▶ _Dataset extract_:
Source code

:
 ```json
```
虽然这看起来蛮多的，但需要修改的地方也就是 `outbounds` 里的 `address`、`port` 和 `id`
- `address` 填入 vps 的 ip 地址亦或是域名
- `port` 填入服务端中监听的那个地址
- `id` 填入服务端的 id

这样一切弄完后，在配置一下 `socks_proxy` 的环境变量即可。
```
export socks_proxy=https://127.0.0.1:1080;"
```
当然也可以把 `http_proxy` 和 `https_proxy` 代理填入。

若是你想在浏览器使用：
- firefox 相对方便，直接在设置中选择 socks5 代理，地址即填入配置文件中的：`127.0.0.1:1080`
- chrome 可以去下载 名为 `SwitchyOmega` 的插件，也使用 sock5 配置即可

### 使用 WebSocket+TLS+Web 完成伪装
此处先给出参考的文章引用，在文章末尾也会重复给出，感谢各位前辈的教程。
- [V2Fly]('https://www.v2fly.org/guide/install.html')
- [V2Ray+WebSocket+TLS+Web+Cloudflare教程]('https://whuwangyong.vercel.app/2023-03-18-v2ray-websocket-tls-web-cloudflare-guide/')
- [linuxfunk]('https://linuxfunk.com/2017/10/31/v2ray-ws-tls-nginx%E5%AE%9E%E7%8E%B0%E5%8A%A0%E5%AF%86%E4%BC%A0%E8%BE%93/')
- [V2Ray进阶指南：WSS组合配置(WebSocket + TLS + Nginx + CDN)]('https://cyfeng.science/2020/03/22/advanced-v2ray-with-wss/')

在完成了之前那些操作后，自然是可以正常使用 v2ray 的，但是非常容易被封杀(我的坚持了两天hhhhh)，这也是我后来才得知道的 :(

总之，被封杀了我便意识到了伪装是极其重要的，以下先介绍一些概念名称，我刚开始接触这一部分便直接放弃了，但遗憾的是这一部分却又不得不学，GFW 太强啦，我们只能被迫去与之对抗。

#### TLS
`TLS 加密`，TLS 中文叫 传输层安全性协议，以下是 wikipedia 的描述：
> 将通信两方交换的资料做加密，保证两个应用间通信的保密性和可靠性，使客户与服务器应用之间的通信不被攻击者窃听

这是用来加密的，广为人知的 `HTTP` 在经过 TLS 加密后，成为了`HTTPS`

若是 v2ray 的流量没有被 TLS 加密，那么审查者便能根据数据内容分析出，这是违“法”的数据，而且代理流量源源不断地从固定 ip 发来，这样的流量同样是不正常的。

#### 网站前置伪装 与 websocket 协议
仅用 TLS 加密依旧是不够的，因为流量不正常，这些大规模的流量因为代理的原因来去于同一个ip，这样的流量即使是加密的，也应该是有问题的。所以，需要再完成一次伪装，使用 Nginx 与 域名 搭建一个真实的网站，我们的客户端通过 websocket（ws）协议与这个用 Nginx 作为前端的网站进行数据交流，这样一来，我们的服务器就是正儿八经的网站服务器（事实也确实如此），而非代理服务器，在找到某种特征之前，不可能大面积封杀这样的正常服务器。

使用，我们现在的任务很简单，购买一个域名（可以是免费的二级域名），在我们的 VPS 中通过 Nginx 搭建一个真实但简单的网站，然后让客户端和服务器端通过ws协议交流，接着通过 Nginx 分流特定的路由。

--

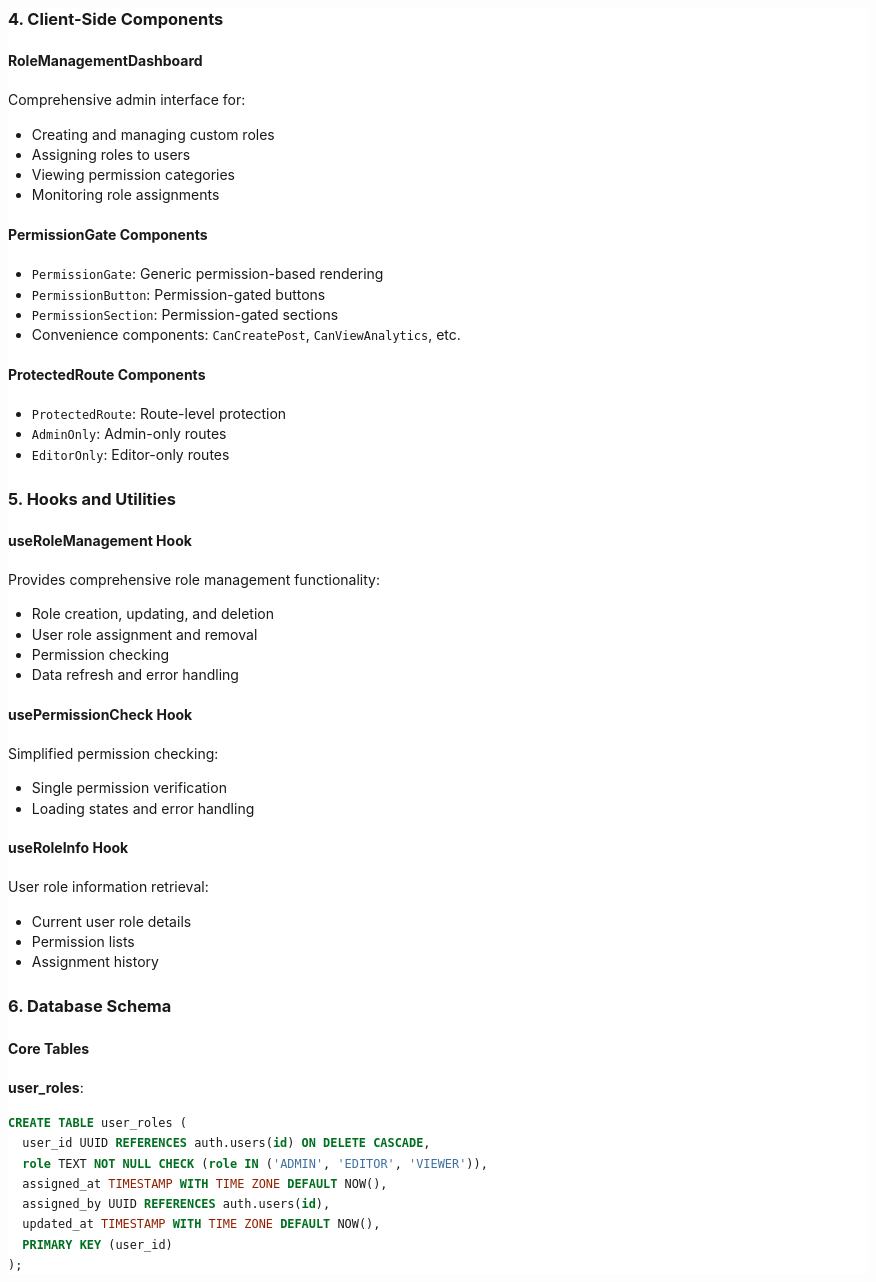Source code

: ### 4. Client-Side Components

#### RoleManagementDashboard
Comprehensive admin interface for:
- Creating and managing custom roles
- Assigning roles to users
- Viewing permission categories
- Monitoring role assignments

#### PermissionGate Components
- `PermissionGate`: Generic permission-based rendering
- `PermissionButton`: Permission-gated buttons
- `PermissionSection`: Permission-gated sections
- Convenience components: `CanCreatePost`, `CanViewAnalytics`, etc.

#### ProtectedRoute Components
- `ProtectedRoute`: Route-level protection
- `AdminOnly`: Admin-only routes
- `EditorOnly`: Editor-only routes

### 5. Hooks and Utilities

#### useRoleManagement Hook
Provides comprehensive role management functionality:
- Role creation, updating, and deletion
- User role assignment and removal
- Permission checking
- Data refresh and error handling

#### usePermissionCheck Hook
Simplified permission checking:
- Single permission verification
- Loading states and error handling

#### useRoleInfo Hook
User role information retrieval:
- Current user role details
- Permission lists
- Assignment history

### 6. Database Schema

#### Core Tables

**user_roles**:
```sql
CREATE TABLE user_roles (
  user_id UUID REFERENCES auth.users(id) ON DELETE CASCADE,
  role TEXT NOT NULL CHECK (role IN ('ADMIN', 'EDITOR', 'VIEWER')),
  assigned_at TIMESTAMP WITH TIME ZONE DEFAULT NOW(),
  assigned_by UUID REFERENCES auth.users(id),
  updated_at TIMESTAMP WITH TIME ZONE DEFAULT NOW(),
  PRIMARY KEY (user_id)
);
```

---

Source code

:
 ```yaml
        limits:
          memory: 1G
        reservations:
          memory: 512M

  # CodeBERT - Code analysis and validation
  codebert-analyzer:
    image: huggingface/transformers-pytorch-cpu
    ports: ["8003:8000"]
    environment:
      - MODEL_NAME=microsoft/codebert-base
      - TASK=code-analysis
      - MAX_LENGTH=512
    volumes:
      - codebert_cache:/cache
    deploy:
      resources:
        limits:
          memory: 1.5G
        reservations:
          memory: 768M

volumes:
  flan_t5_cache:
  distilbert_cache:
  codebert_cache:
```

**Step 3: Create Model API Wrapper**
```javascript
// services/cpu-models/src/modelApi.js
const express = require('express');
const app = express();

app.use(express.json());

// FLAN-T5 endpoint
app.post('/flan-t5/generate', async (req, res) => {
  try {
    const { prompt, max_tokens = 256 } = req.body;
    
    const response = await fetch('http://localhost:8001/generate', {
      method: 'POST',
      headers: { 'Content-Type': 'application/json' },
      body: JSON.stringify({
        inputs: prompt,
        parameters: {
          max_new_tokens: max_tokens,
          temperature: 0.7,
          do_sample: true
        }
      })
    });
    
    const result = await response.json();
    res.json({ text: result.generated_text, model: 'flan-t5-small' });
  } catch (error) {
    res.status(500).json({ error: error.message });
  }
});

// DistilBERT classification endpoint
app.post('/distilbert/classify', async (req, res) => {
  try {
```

▶ _Required action_: Scan the material for lines with the word "await". Reply with how many there are, number only.

▶ _Finished exercise_: 2